Я умер и засмеялся. Просто большое стало малым, малое большим. Просто во всех членах уравнения бытия знак «да» заменился на знак «нет». Таинственная нить уводила меня в мир бытия, и я узнавал вселенную внутри моего кровяного шарика. Я узнавал главное ядро своей мысли как величественное небо, в котором я нахожусь... И я понял, что всё остальное по-старому, но только я смотрю на мир против течения.
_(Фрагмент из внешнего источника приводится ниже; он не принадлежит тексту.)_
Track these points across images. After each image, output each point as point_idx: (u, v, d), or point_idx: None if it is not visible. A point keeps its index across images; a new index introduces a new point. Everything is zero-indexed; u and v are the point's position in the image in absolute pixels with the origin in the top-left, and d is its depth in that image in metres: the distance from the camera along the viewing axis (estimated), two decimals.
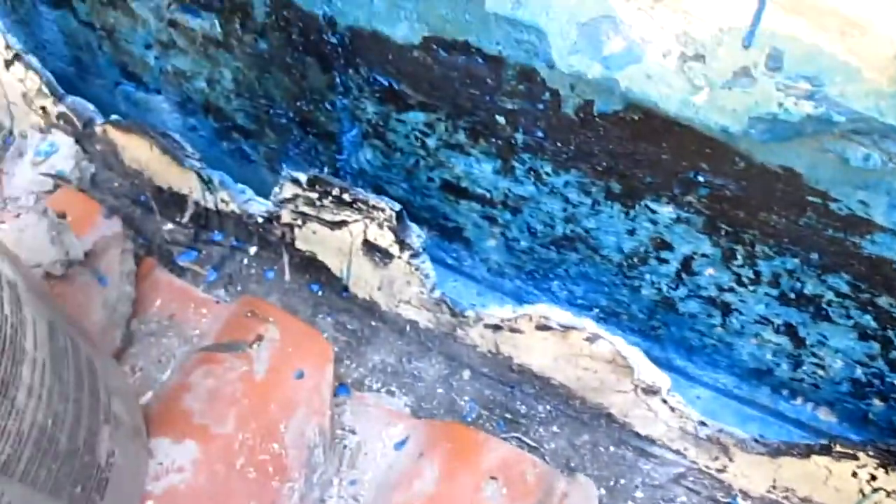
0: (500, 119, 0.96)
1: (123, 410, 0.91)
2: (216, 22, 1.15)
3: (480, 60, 0.91)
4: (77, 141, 1.41)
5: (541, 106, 0.91)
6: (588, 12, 0.73)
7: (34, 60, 1.34)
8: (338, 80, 1.09)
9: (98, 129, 1.35)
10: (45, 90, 1.36)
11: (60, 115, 1.39)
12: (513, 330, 1.09)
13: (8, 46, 1.35)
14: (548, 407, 1.15)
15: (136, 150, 1.31)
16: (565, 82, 0.87)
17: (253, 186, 1.27)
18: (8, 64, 1.38)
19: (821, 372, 1.04)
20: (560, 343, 1.05)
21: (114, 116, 1.32)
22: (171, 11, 1.21)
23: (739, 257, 0.94)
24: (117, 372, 0.97)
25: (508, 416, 1.15)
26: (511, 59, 0.88)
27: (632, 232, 1.01)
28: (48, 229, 1.15)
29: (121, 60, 1.41)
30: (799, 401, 1.12)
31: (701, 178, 0.87)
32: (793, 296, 0.95)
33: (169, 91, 1.40)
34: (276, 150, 1.35)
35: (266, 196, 1.26)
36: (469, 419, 1.14)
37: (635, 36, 0.72)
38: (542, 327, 1.05)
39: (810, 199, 0.82)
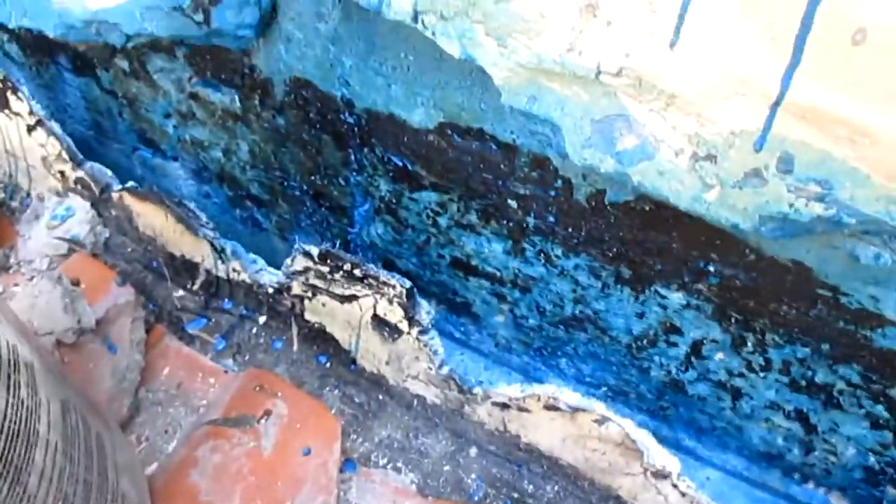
0: (512, 203, 0.98)
1: (131, 487, 0.90)
2: (236, 97, 1.18)
3: (494, 147, 0.93)
4: (93, 206, 1.43)
5: (553, 192, 0.93)
6: (602, 110, 0.75)
7: (56, 127, 1.37)
8: (353, 157, 1.12)
9: (115, 195, 1.37)
10: (65, 155, 1.39)
11: (78, 180, 1.42)
12: (521, 409, 1.08)
13: (31, 112, 1.38)
14: (556, 487, 1.13)
15: (151, 217, 1.33)
16: (578, 172, 0.88)
17: (263, 254, 1.28)
18: (30, 129, 1.41)
19: (833, 458, 1.03)
20: (569, 424, 1.05)
21: (130, 183, 1.34)
22: (193, 85, 1.24)
23: (750, 344, 0.95)
24: (125, 446, 0.97)
25: (516, 495, 1.13)
26: (525, 147, 0.90)
27: (641, 315, 1.01)
28: (62, 297, 1.16)
29: (140, 127, 1.44)
30: (811, 485, 1.11)
31: (711, 268, 0.88)
32: (804, 383, 0.95)
33: (185, 159, 1.43)
34: (288, 220, 1.36)
35: (276, 263, 1.28)
36: (476, 498, 1.13)
37: (648, 134, 0.74)
38: (551, 407, 1.05)
39: (820, 292, 0.83)
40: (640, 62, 0.69)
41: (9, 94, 1.39)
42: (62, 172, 1.43)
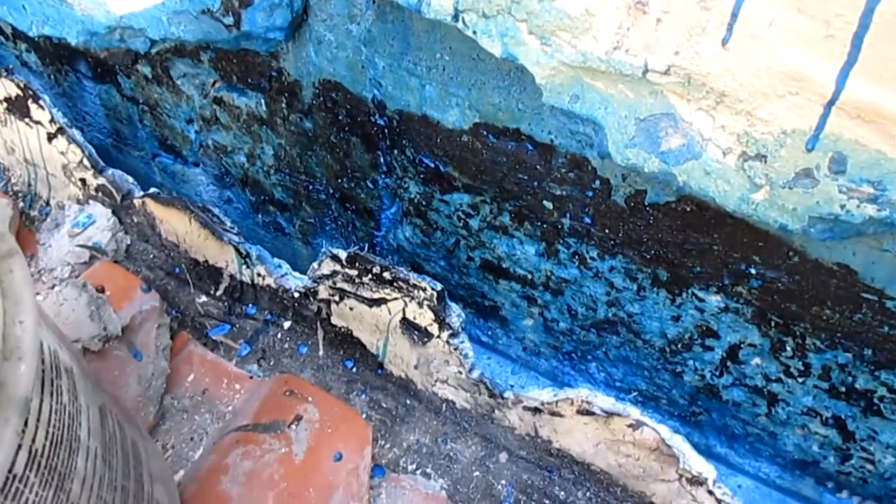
0: (548, 204, 0.97)
1: (164, 495, 0.89)
2: (262, 101, 1.17)
3: (531, 147, 0.92)
4: (114, 213, 1.42)
5: (590, 193, 0.92)
6: (647, 109, 0.74)
7: (77, 134, 1.37)
8: (382, 159, 1.11)
9: (137, 202, 1.36)
10: (87, 163, 1.38)
11: (99, 188, 1.41)
12: (553, 413, 1.07)
13: (53, 120, 1.37)
14: (588, 493, 1.12)
15: (174, 223, 1.32)
16: (617, 172, 0.87)
17: (285, 258, 1.27)
18: (51, 137, 1.40)
19: (870, 466, 1.02)
20: (602, 429, 1.04)
21: (153, 190, 1.33)
22: (217, 90, 1.24)
23: (789, 349, 0.93)
24: (158, 454, 0.95)
25: (547, 501, 1.12)
26: (563, 147, 0.89)
27: (677, 318, 1.00)
28: (87, 304, 1.15)
29: (161, 134, 1.43)
30: (845, 494, 1.10)
31: (752, 270, 0.87)
32: (843, 389, 0.94)
33: (207, 164, 1.42)
34: (312, 224, 1.35)
35: (298, 267, 1.27)
36: None
37: (695, 133, 0.73)
38: (584, 412, 1.04)
39: (865, 296, 0.82)
40: (689, 60, 0.68)
41: (30, 102, 1.38)
42: (83, 180, 1.42)
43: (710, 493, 1.01)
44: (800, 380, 0.97)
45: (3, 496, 0.54)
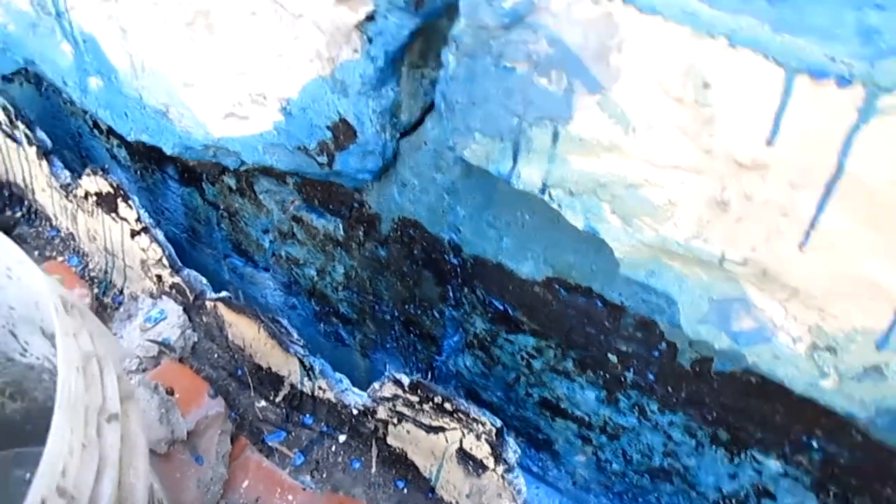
0: (612, 357, 1.01)
1: None
2: (340, 226, 1.24)
3: (600, 304, 0.97)
4: (185, 311, 1.49)
5: (655, 353, 0.95)
6: (721, 293, 0.79)
7: (160, 235, 1.45)
8: (451, 293, 1.16)
9: (208, 304, 1.42)
10: (165, 262, 1.45)
11: (174, 286, 1.48)
12: None
13: (139, 220, 1.46)
14: None
15: (243, 328, 1.38)
16: (685, 338, 0.91)
17: (343, 368, 1.32)
18: (134, 233, 1.49)
19: None
20: None
21: (224, 293, 1.39)
22: (297, 209, 1.31)
23: None
24: None
25: None
26: (632, 309, 0.94)
27: (733, 476, 1.02)
28: (158, 407, 1.20)
29: (236, 238, 1.51)
30: None
31: (814, 443, 0.89)
32: None
33: (277, 271, 1.49)
34: (373, 340, 1.40)
35: (355, 378, 1.31)
36: None
37: (766, 319, 0.77)
38: None
39: None
40: (766, 256, 0.73)
41: (119, 200, 1.47)
42: (159, 276, 1.50)
43: None
44: None
45: None
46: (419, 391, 1.14)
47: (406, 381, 1.15)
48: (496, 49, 0.78)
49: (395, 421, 1.22)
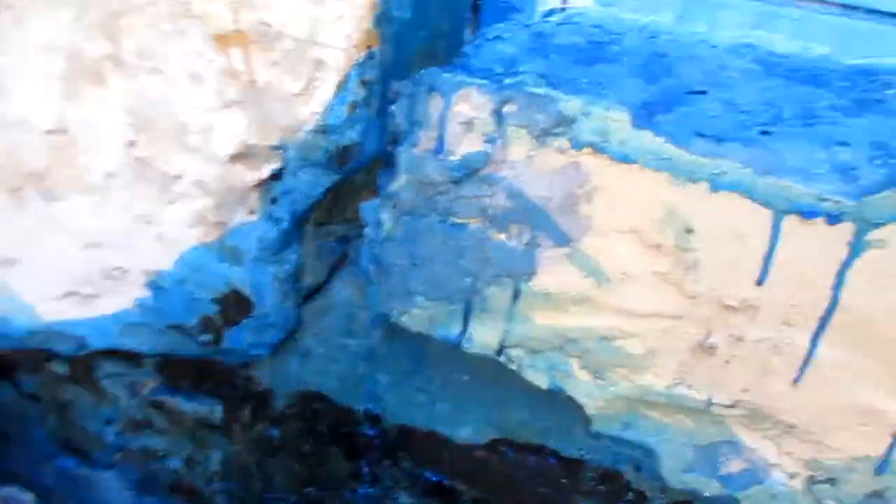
0: None
1: None
2: (218, 408, 1.06)
3: (554, 461, 0.88)
4: None
5: None
6: (708, 437, 0.74)
7: None
8: (366, 469, 1.01)
9: None
10: None
11: None
12: None
13: None
14: None
15: None
16: (654, 486, 0.85)
17: None
18: None
19: None
20: None
21: None
22: (155, 392, 1.10)
23: None
24: None
25: None
26: (592, 462, 0.86)
27: None
28: None
29: (66, 435, 1.24)
30: None
31: None
32: None
33: (125, 468, 1.23)
34: None
35: None
36: None
37: (758, 459, 0.73)
38: None
39: None
40: (758, 396, 0.69)
41: None
42: None
43: None
44: None
45: None
46: None
47: None
48: (443, 205, 0.69)
49: None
петр митурич хлебников на смертном одре

Он умер в 37 лет.

Kuzmin

В отличие от многих других «собачников», у Хлебникова никогда ничего не было — ютился по углам, нередко по знакомым, носил с собой мешок, куда складывал записи. Когда просили почитать, вытаскивал из мешка первый попавшийся листок и читал. Вечное безденежье. Другое дело — Михаил Кузмин или Николай Евреинов, или отец-оформитель Судейкин, или Борис Садовской, который, по собственному признанию, в то время «был признанный писатель с безукоризненным именем»: «Все редакции передо мной открылись. Я зарабатывал много». Садовскому, как подавляющему большинству «собачников», пришлось на себе испытать переменчивость судьбы. Всего через четыре года, в 1917, его разбил паралич и после 1922 года он больше не издавался, хотя и дотянул каким-то чудом до 1952 и даже поучаствовал в монархическом заговоре против Советской власти в 1940-х.
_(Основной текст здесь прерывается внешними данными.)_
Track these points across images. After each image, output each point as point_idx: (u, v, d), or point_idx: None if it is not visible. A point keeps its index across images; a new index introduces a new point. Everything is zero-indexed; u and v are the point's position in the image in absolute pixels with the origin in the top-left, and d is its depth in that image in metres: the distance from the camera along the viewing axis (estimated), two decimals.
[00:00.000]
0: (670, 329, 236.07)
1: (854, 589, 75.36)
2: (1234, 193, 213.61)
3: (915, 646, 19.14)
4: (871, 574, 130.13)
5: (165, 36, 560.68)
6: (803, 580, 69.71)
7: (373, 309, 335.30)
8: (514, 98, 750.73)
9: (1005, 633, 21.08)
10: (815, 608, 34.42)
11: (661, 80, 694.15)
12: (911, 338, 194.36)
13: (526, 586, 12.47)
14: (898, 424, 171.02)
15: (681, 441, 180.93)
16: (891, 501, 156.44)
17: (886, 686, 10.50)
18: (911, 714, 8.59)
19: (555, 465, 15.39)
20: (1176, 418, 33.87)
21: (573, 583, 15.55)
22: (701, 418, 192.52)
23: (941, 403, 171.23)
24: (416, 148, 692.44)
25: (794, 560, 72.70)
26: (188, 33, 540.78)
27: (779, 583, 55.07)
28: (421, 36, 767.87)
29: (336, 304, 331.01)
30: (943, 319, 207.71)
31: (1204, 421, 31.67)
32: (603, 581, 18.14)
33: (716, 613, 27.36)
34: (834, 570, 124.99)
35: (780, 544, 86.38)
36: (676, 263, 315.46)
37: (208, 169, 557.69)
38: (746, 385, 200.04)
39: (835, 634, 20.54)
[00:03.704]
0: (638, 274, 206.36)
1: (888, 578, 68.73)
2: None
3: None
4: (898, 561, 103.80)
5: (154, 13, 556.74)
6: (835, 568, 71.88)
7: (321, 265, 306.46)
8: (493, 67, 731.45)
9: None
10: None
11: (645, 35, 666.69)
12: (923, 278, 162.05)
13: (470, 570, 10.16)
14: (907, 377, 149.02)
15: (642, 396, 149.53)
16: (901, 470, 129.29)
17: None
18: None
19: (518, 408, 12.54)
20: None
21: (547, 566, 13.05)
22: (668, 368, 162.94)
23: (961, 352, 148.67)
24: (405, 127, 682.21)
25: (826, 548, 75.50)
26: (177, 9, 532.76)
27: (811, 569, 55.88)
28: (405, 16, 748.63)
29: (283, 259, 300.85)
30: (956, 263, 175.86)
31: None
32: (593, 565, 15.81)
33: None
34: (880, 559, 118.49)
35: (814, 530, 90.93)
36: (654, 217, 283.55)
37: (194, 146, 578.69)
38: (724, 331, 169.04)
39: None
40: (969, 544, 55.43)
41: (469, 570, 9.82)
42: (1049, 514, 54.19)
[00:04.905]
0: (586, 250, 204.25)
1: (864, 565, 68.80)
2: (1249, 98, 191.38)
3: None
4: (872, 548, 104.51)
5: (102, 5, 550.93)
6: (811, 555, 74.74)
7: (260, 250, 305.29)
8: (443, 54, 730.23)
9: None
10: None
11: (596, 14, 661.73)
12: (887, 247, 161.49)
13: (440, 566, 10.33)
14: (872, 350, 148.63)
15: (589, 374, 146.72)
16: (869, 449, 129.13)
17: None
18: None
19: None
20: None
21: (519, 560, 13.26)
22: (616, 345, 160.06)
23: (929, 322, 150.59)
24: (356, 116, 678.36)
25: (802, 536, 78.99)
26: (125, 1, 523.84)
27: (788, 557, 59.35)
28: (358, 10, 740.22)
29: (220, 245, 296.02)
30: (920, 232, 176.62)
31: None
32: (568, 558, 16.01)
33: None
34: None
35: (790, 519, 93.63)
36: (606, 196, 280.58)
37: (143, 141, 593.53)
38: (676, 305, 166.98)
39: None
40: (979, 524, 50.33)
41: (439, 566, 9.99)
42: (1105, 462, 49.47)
Нищета подстерегала и томного сатира Михаила Кузмина, властителя дум, воплощение поэтической аморальности. Юный Георгий Иванов (которому в пору «Собаки» было около 20 лет), во всяком случае, был впечатлен и в подражание Кузмину даже представлялся «таким». Приходящим в гости барышням показывал флакон с одеколоном, делал загадочное лицо и говорил, что это Михаила Кузмина одеколон. А в «Собаке» при случае разыгрывал томность, и если вдруг кто-то ради знакомства и из уважения к поэтическому таланту предлагал угостить его бокальчиком, Иванов с высокомерием отвечал: «Да, мерси; но я пью только шампанское». Хотя в другое время не брезговал допивать остатки из бутылок после того, как посетители расходились. Георгий Иванов, «Жорж опасный», как звали его другие «собачники» за неистребимую любовь к сплетням, умер также в большой нужде в ниццеанском доме престарелых (в 1958), и над могилой его верная жена Ирина Одинцова установила крест из связанных веревкой прутиков.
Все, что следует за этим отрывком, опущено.